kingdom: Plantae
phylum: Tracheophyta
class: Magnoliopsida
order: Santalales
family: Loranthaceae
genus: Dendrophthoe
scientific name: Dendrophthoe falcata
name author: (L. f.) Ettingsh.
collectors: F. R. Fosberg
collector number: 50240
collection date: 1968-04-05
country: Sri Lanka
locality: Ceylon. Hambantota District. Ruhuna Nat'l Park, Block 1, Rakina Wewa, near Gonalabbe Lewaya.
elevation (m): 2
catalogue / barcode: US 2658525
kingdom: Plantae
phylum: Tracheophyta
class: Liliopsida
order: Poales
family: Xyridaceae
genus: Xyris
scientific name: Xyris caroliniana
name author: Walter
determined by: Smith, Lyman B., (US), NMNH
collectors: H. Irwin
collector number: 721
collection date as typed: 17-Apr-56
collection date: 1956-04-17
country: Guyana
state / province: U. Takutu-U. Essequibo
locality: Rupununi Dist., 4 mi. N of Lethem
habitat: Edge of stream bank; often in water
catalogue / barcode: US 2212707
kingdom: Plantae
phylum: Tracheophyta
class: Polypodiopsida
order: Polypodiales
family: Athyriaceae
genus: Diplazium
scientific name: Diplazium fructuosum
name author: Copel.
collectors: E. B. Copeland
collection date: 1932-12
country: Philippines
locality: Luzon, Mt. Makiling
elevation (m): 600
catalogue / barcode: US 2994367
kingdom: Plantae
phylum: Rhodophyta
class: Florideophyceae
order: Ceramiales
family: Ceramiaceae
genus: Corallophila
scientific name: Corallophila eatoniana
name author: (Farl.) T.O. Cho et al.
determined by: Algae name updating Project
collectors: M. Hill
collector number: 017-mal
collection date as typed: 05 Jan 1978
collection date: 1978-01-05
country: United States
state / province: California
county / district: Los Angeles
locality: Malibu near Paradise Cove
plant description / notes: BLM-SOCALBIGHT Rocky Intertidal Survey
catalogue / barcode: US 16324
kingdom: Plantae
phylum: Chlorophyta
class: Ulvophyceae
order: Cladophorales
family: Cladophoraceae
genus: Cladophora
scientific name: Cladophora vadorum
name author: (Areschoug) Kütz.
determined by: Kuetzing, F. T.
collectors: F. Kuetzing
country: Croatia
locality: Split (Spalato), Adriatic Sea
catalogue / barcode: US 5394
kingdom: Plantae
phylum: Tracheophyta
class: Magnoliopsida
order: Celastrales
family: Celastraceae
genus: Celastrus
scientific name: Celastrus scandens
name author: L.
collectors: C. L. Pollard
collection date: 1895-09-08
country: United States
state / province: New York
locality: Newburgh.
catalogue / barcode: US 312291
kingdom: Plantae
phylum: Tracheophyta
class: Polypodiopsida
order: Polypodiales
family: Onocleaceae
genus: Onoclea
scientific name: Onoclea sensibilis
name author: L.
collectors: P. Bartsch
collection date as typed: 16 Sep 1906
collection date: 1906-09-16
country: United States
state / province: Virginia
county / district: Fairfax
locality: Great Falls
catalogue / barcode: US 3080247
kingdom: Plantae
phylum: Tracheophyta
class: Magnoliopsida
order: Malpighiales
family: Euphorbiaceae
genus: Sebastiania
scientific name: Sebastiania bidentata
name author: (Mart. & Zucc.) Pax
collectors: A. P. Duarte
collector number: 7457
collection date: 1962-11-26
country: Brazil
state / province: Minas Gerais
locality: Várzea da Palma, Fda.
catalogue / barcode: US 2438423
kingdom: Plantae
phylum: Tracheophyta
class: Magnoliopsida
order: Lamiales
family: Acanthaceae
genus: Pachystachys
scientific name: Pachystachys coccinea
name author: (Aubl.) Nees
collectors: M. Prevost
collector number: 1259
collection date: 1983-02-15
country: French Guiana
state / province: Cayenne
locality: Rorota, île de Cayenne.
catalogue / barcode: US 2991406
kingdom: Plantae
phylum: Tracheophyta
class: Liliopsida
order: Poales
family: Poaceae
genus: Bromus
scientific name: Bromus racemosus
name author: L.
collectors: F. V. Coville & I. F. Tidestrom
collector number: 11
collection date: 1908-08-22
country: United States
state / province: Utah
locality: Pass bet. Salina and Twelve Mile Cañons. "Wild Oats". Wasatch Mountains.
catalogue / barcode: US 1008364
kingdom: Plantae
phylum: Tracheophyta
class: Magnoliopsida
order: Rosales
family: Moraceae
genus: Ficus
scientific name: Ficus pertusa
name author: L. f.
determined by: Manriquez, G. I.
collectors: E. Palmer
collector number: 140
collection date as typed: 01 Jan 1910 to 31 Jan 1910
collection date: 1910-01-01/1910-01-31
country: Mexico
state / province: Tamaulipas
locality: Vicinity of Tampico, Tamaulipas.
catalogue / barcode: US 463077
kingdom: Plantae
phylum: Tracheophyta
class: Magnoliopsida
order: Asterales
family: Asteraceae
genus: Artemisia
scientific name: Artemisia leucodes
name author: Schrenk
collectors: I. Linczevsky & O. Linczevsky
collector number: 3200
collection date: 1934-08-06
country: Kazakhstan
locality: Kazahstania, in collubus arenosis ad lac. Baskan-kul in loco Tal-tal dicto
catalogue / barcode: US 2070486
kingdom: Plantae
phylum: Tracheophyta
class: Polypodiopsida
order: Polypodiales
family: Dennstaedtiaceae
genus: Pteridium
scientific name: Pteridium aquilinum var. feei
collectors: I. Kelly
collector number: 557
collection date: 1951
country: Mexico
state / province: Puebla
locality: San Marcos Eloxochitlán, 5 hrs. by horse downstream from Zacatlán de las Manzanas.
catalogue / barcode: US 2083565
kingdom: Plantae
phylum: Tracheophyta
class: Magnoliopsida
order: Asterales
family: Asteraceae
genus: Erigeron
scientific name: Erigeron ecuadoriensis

WHAT IS EXPECTED: Pull every line from the listing above and copy each one unchanged, keeping the original order.

WORKED ANSWER:
kingdom: Plantae
phylum: Tracheophyta
class: Magnoliopsida
order: Santalales
family: Loranthaceae
genus: Dendrophthoe
scientific name: Dendrophthoe falcata
name author: (L. f.) Ettingsh.
collectors: F. R. Fosberg
collector number: 50240
collection date: 1968-04-05
country: Sri Lanka
locality: Ceylon. Hambantota District. Ruhuna Nat'l Park, Block 1, Rakina Wewa, near Gonalabbe Lewaya.
elevation (m): 2
catalogue / barcode: US 2658525
kingdom: Plantae
phylum: Tracheophyta
class: Liliopsida
order: Poales
family: Xyridaceae
genus: Xyris
scientific name: Xyris caroliniana
name author: Walter
determined by: Smith, Lyman B., (US), NMNH
collectors: H. Irwin
collector number: 721
collection date as typed: 17-Apr-56
collection date: 1956-04-17
country: Guyana
state / province: U. Takutu-U. Essequibo
locality: Rupununi Dist., 4 mi. N of Lethem
habitat: Edge of stream bank; often in water
catalogue / barcode: US 2212707
kingdom: Plantae
phylum: Tracheophyta
class: Polypodiopsida
order: Polypodiales
family: Athyriaceae
genus: Diplazium
scientific name: Diplazium fructuosum
name author: Copel.
collectors: E. B. Copeland
collection date: 1932-12
country: Philippines
locality: Luzon, Mt. Makiling
elevation (m): 600
catalogue / barcode: US 2994367
kingdom: Plantae
phylum: Rhodophyta
class: Florideophyceae
order: Ceramiales
family: Ceramiaceae
genus: Corallophila
scientific name: Corallophila eatoniana
name author: (Farl.) T.O. Cho et al.
determined by: Algae name updating Project
collectors: M. Hill
collector number: 017-mal
collection date as typed: 05 Jan 1978
collection date: 1978-01-05
country: United States
state / province: California
county / district: Los Angeles
locality: Malibu near Paradise Cove
plant description / notes: BLM-SOCALBIGHT Rocky Intertidal Survey
catalogue / barcode: US 16324
kingdom: Plantae
phylum: Chlorophyta
class: Ulvophyceae
order: Cladophorales
family: Cladophoraceae
genus: Cladophora
scientific name: Cladophora vadorum
name author: (Areschoug) Kütz.
determined by: Kuetzing, F. T.
collectors: F. Kuetzing
country: Croatia
locality: Split (Spalato), Adriatic Sea
catalogue / barcode: US 5394
kingdom: Plantae
phylum: Tracheophyta
class: Magnoliopsida
order: Celastrales
family: Celastraceae
genus: Celastrus
scientific name: Celastrus scandens
name author: L.
collectors: C. L. Pollard
collection date: 1895-09-08
country: United States
state / province: New York
locality: Newburgh.
catalogue / barcode: US 312291
kingdom: Plantae
phylum: Tracheophyta
class: Polypodiopsida
order: Polypodiales
family: Onocleaceae
genus: Onoclea
scientific name: Onoclea sensibilis
name author: L.
collectors: P. Bartsch
collection date as typed: 16 Sep 1906
collection date: 1906-09-16
country: United States
state / province: Virginia
county / district: Fairfax
locality: Great Falls
catalogue / barcode: US 3080247
kingdom: Plantae
phylum: Tracheophyta
class: Magnoliopsida
order: Malpighiales
family: Euphorbiaceae
genus: Sebastiania
scientific name: Sebastiania bidentata
name author: (Mart. & Zucc.) Pax
collectors: A. P. Duarte
collector number: 7457
collection date: 1962-11-26
country: Brazil
state / province: Minas Gerais
locality: Várzea da Palma, Fda.
catalogue / barcode: US 2438423
kingdom: Plantae
phylum: Tracheophyta
class: Magnoliopsida
order: Lamiales
family: Acanthaceae
genus: Pachystachys
scientific name: Pachystachys coccinea
name author: (Aubl.) Nees
collectors: M. Prevost
collector number: 1259
collection date: 1983-02-15
country: French Guiana
state / province: Cayenne
locality: Rorota, île de Cayenne.
catalogue / barcode: US 2991406
kingdom: Plantae
phylum: Tracheophyta
class: Liliopsida
order: Poales
family: Poaceae
genus: Bromus
scientific name: Bromus racemosus
name author: L.
collectors: F. V. Coville & I. F. Tidestrom
collector number: 11
collection date: 1908-08-22
country: United States
state / province: Utah
locality: Pass bet. Salina and Twelve Mile Cañons. "Wild Oats". Wasatch Mountains.
catalogue / barcode: US 1008364
kingdom: Plantae
phylum: Tracheophyta
class: Magnoliopsida
order: Rosales
family: Moraceae
genus: Ficus
scientific name: Ficus pertusa
name author: L. f.
determined by: Manriquez, G. I.
collectors: E. Palmer
collector number: 140
collection date as typed: 01 Jan 1910 to 31 Jan 1910
collection date: 1910-01-01/1910-01-31
country: Mexico
state / province: Tamaulipas
locality: Vicinity of Tampico, Tamaulipas.
catalogue / barcode: US 463077
kingdom: Plantae
phylum: Tracheophyta
class: Magnoliopsida
order: Asterales
family: Asteraceae
genus: Artemisia
scientific name: Artemisia leucodes
name author: Schrenk
collectors: I. Linczevsky & O. Linczevsky
collector number: 3200
collection date: 1934-08-06
country: Kazakhstan
locality: Kazahstania, in collubus arenosis ad lac. Baskan-kul in loco Tal-tal dicto
catalogue / barcode: US 2070486
kingdom: Plantae
phylum: Tracheophyta
class: Polypodiopsida
order: Polypodiales
family: Dennstaedtiaceae
genus: Pteridium
scientific name: Pteridium aquilinum var. feei
collectors: I. Kelly
collector number: 557
collection date: 1951
country: Mexico
state / province: Puebla
locality: San Marcos Eloxochitlán, 5 hrs. by horse downstream from Zacatlán de las Manzanas.
catalogue / barcode: US 2083565
kingdom: Plantae
phylum: Tracheophyta
class: Magnoliopsida
order: Asterales
family: Asteraceae
genus: Erigeron
scientific name: Erigeron ecuadoriensis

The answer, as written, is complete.